# Showing off some spring pics!



## katt (Mar 31, 2010)

yes, I named my camera. Sasha seems to go everywhere with me these days!

just had to show off for all my non-facebook friends!

first hit of spring!
































I am really proud of myself cause I am starting to use custom settings instead of auto. the more photos i take, the better I am getting!


----------



## crystal (Mar 31, 2010)

Looks like you have a great macro setting?!?! 

Is that last photo your nephew? I have been reading your blog as of yesterday, I'm half way through haha he is a cute kid anyway, whoever he is!

what sort of camera did you get?


----------



## Pet_Bunny (Apr 2, 2010)

*crystal wrote: *


> what sort of camera did you get?



Katie has the Nikon D3000 with the 18-55 mm lens.

I see you used the flash for some of the outdoor pictures too.

Keep on Clicking! :camera


----------



## katt (Apr 3, 2010)

Thanks Stan. Yup, Sasha is a Nikon D3000 and I love her!

And yeah, I did use the flash for some of the photos. It was slightly overcast that day and the flash helped to pick up some more detail.

And yeah Crystal, that is my nephew! He is a cutie (although I am biases lol). We were coloring easter eggs and he was waiting for them to finish getting their dye job done! And I hope you enjoy my blog! It is kinda just a bunch of random talking, but I do enjoy writing in it!

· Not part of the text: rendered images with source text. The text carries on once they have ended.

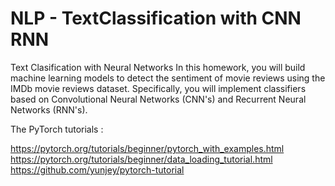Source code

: # NLP - TextClassification with CNN RNN

Text Clasification with Neural Networks
In this homework, you will build machine learning models to detect the sentiment of movie reviews using the IMDb movie reviews dataset. Specifically, you will implement classifiers based on Convolutional Neural Networks (CNN's) and Recurrent Neural Networks (RNN's).

The PyTorch tutorials :

https://pytorch.org/tutorials/beginner/pytorch_with_examples.html
https://pytorch.org/tutorials/beginner/data_loading_tutorial.html
https://github.com/yunjey/pytorch-tutorial
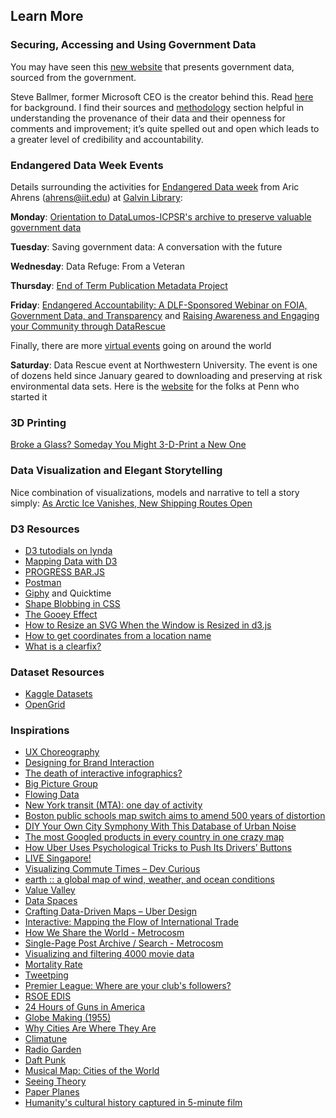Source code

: ## Learn More

### Securing, Accessing and Using Government Data

You may have seen this [new website](https://www.usafacts.org/) that presents government data, sourced from the government. 

Steve Ballmer, former Microsoft CEO is the creator behind this. Read [here](https://www.nytimes.com/2017/04/17/business/dealbook/steve-ballmer-serves-up-a-fascinating-data-trove.html) for background. I find their sources and [methodology](https://www.usafacts.org/methodology) section helpful in understanding the provenance of their data and their openness for comments and improvement; it’s quite spelled out and open which leads to a greater level of credibility and accountability.

### Endangered Data Week Events

Details surrounding the activities for [Endangered Data week](http://endangereddataweek.org/) from Aric Ahrens (ahrens@iit.edu) at [Galvin Library](http://library.iit.edu/news/endangered-data-week-galvin-library):

**Monday**: [Orientation to DataLumos-ICPSR's archive to preserve valuable government data](https://www.youtube.com/watch?v=mzvlJk_wbzw)

**Tuesday**: Saving government data: A conversation with the future

**Wednesday**: Data Refuge: From a Veteran 

**Thursday**: [End of Term Publication Metadata Project](https://digital.library.unt.edu/explore/collections/EOT/)

**Friday**: [Endangered Accountability: A DLF-Sponsored Webinar on FOIA, Government Data, and Transparency](http://endangereddataweek.org/events/2017-04-21-endangered-accountability-a-dlf-sponsored-webinar-on-foia-government-data-and-transparency/) and [Raising Awareness and Engaging your Community through DataRescue](https://www.fdlp.gov/index.php?option=com_rseventspro&layout=show&id=266:raising-awareness-and-engaging-your-community-through-datarescue&utm_source=newsletter_1108&utm_medium=email&utm_campaign=free-webinars-in-bloom-this-april-from-gpo)

Finally, there are more [virtual events](http://endangereddataweek.org/map/?sorts%5Bdate%5D=1) going on around the world

**Saturday**: Data Rescue event at Northwestern University. The event is one of dozens held since January geared to downloading and preserving at risk environmental data sets. Here is the [website](http://www.ppehlab.org/datarescue-events/) for the folks at Penn who started it

### 3D Printing

[Broke a Glass? Someday You Might 3-D-Print a New One](https://www.nytimes.com/2017/04/19/science/3d-printer-glass.html?em_pos=small&emc=edit_ct_20170420&nl=technology&nl_art=4&nlid=6858502&ref=headline&te=1&_r=0)

### Data Visualization and Elegant Storytelling
Nice combination of visualizations, models and narrative to tell a story simply: [As Arctic Ice Vanishes, New Shipping Routes Open](https://www.nytimes.com/interactive/2017/05/03/science/earth/arctic-shipping.html?smid=pl-share&_r=0)

### D3 Resources
- [D3 tutodials on lynda](https://www.lynda.com/D3-js-tutorials/Welcome/504428/549380-4.html?autoplay=true)
- [Mapping Data with D3](http://duspviz.mit.edu/d3-workshop/mapping-data-with-d3/)
- [PROGRESS BAR.JS](https://kimmobrunfeldt.github.io/progressbar.js/)
- [Postman](https://www.getpostman.com/)
- [Giphy](https://giphy.com/) and Quicktime
- [Shape Blobbing in CSS](https://css-tricks.com/shape-blobbing-css/)
- [The Gooey Effect](https://css-tricks.com/gooey-effect/)
- [How to Resize an SVG When the Window is Resized in d3.js](https://chartio.com/resources/tutorials/how-to-resize-an-svg-when-the-window-is-resized-in-d3-js/)
- [How to get coordinates from a location name](http://stackoverflow.com/questions/17276036/how-to-get-coordinates-from-a-location-name)
- [What is a clearfix?](http://stackoverflow.com/questions/8554043/what-is-a-clearfix)

### Dataset Resources
- [Kaggle Datasets](https://www.kaggle.com/datasets)
- [OpenGrid](https://chicago.opengrid.io/opengrid/)

### Inspirations
- [UX Choreography](https://medium.freecodecamp.com/the-principles-of-ux-choreography-69c91c2cbc2a#.m0xnu4xjk)
- [Designing for Brand Interaction](https://uxdesign.cc/designing-for-brand-interaction-95556c013782#.s3i0tt8t6)
- [The death of interactive infographics?](https://medium.com/@dominikus/the-end-of-interactive-visualizations-52c585dcafcb#.eoxtfc9a7)
- [Big Picture Group](https://research.google.com/bigpicture/)
- [Flowing Data](http://flowingdata.com/category/visualization/)
- [New York transit (MTA): one day of activity](https://www.youtube.com/watch?v=4M0soXr2cHA)
- [Boston public schools map switch aims to amend 500 years of distortion](https://www.theguardian.com/education/2017/mar/19/boston-public-schools-world-map-mercator-peters-projection)
- [DIY Your Own City Symphony With This Database of Urban Noise](https://www.citylab.com/navigator/2017/02/stanza-artist-urban-symphony-city-noise/517536/?utm_source=fbb)
- [The most Googled products in every country in one crazy map](http://www.businessinsider.com/google-cost-searches-2015-4?r=UK&IR=T)
- [How Uber Uses Psychological Tricks to Push Its Drivers’ Buttons](https://www.nytimes.com/interactive/2017/04/02/technology/uber-drivers-psychological-tricks.html?hp&action=click&pgtype=Homepage&clickSource=image&module=photo-spot-region&region=top-news&WT.nav=top-news&_r=0)
- [LIVE Singapore!](https://www.youtube.com/watch?v=2aEPkyOBtRo)
- [Visualizing Commute Times – Dev Curious](https://slack-redir.net/link?url=https%3A%2F%2Fblog.forrestthewoods.com%2Fvisualizing-commute-times-378009330ffa)
- [earth :: a global map of wind, weather, and ocean conditions](https://earth.nullschool.net/)
- [Value Valley](https://www.behance.net/gallery/46247993/Value-Valley)
- [Data Spaces](https://blog.truthlabs.com/dataspaces-ad0a2bb073bd#.uuxbd9cmp)
- [Crafting Data-Driven Maps – Uber Design](https://medium.com/uber-design/crafting-data-driven-maps-b0835b620554#.ju061gtcd)
- [Interactive: Mapping the Flow of International Trade](http://www.visualcapitalist.com/interactive-mapping-flow-international-trade/)
- [How We Share the World - Metrocosm](http://metrocosm.com/how-we-share-the-world/?ref=tw)
- [Single-Page Post Archive / Search - Metrocosm](http://metrocosm.com/single-page-post-archive/)
- [Visualizing and filtering 4000 movie data](https://public.tableau.com/views/MovieFinder/Story?:embed=y&:display_count=yes&:showVizHome=no)
- [Mortality Rate](https://death-in-america.firebaseapp.com/)
- [Tweetping](https://www.tweetping.net/)
- [Premier League: Where are your club's followers?](https://interactive.twitter.com/premierleague/#?mode=team&teamId=all)
- [RSOE EDIS](http://hisz.rsoe.hu/alertmap/index2.php)
- [24 Hours of Guns in America](https://www.facebook.com/ajplusenglish/videos/916489185159256/)
- [Globe Making (1955)](https://www.youtube.com/watch?v=4RWcWSN4HhI)
- [Why Cities Are Where They Are](https://youtu.be/3PWWtqfwacQ)
- [Climatune](https://weather.withspotify.com/)
- [Radio Garden](http://radio.garden/live/)
- [Daft Punk](http://www.musicgraph.com/#/artist/9f78cb80-1b80-ab7f-dd2e-7e8098a6b246/music-features)
- [Musical Map: Cities of the World](https://spotifymaps.carto.com/u/eliotvb/viz/971d1556-0959-11e5-b1a4-0e9d821ea90d/public_map?redirected=true)
- [Seeing Theory](http://students.brown.edu/seeing-theory/)
- [Paper Planes](https://paperplanes.world/)
- [Humanity's cultural history captured in 5-minute film](http://www.nature.com/news/humanity-s-cultural-history-captured-in-5-minute-film-1.15650)
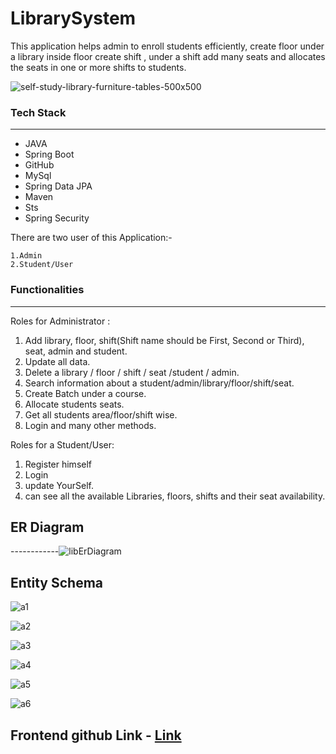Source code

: 
# LibrarySystem

This application helps admin to enroll students efficiently, create floor under a library inside floor create shift , under a shift add many seats and allocates the seats in one or more shifts to students.


![self-study-library-furniture-tables-500x500](https://github.com/rajsaurabh78/LibrarySystem/assets/108000350/35ce9231-1b1d-4c84-a9bb-52d7237ac4e7)


### Tech Stack

------------

- JAVA
- Spring Boot
- GitHub
- MySql
- Spring Data JPA
- Maven
- Sts
- Spring Security

There are two user of this Application:-

    1.Admin
    2.Student/User

### Functionalities

------------
Roles for Administrator :

   1. Add library, floor, shift(Shift name should be First, Second or Third), seat, admin and student.
   2. Update all data.
   3. Delete  a library / floor / shift / seat /student / admin.
   4. Search information about a student/admin/library/floor/shift/seat.
   5. Create Batch under a course.
   6. Allocate students seats.
   7. Get all students area/floor/shift wise.
   8. Login and many other methods. 

Roles for a Student/User:
   1. Register himself
   2. Login
   3. update YourSelf.
   4. can see all the available Libraries, floors, shifts and their seat availability.

## ER Diagram
------------![libErDiagram](https://github.com/rajsaurabh78/LibrarySystem/assets/108000350/b43ba067-171c-4a5f-b935-ca971df6de74)

## Entity Schema

![a1](https://github.com/rajsaurabh78/LibrarySystem/assets/108000350/86e1f802-07ea-4cf6-9e8a-90281e7c517c)

![a2](https://github.com/rajsaurabh78/LibrarySystem/assets/108000350/d331855b-b361-4eb9-82a6-8110caddca1f)

![a3](https://github.com/rajsaurabh78/LibrarySystem/assets/108000350/7bb61dc7-d11b-4483-a940-daf4fedf2db4)

![a4](https://github.com/rajsaurabh78/LibrarySystem/assets/108000350/36ed18ac-c5f4-489c-b2d4-2d2a9210a6a2)

![a5](https://github.com/rajsaurabh78/LibrarySystem/assets/108000350/7d1fd228-5c0f-46f9-ae53-d44bd4117ebf)

![a6](https://github.com/rajsaurabh78/LibrarySystem/assets/108000350/d4ca5bed-32cd-4e52-9974-cfa8e14d83ef)


## Frontend github Link -  [Link](https://github.com/rajsaurabh78/LibrarySystemFrontend)
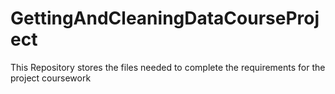 GettingAndCleaningDataCourseProject
===================================

This Repository stores the files needed to complete the requirements for the project coursework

More photos to come after this weekend I am sure!


----------



## crystal (Apr 4, 2010)

haha he does have a waiting kind of expression in the pic. and he looks very interested as well. well captured.

I really enjoy reading your blog. you are very good at describing events and funny bunny antics. you write very well! in fact I am going to go and keep reading it now...


----------